The answer must consist of every line from the entries below that contains the word "pixels".

*** EXERCISE DATA Section Begins ***

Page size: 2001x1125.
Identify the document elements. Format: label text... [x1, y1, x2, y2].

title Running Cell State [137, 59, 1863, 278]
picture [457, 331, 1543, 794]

*** EXERCISE DATA Section Ends ***
*** EXERCISE DATA Section Begins ***

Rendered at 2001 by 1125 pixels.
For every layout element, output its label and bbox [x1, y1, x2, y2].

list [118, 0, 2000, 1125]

*** EXERCISE DATA Section Ends ***
*** EXERCISE DATA Section Begins ***

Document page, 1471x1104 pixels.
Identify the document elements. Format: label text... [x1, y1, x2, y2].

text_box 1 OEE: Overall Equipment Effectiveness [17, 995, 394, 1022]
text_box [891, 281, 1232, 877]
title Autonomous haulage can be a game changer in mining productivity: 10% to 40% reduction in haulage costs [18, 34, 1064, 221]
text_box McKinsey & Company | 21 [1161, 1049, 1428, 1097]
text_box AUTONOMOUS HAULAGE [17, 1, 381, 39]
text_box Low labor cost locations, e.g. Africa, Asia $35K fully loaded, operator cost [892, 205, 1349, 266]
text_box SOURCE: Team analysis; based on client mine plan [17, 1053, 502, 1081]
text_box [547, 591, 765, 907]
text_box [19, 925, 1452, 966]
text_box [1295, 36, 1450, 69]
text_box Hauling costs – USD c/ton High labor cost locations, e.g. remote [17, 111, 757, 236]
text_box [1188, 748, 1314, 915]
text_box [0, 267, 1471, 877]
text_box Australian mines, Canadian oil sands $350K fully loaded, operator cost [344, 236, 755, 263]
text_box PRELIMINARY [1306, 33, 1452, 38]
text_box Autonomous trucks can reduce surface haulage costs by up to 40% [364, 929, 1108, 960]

*** EXERCISE DATA Section Ends ***

• RESPONSE:
Rendered at 2001 by 1125 pixels.
Document page, 1471x1104 pixels.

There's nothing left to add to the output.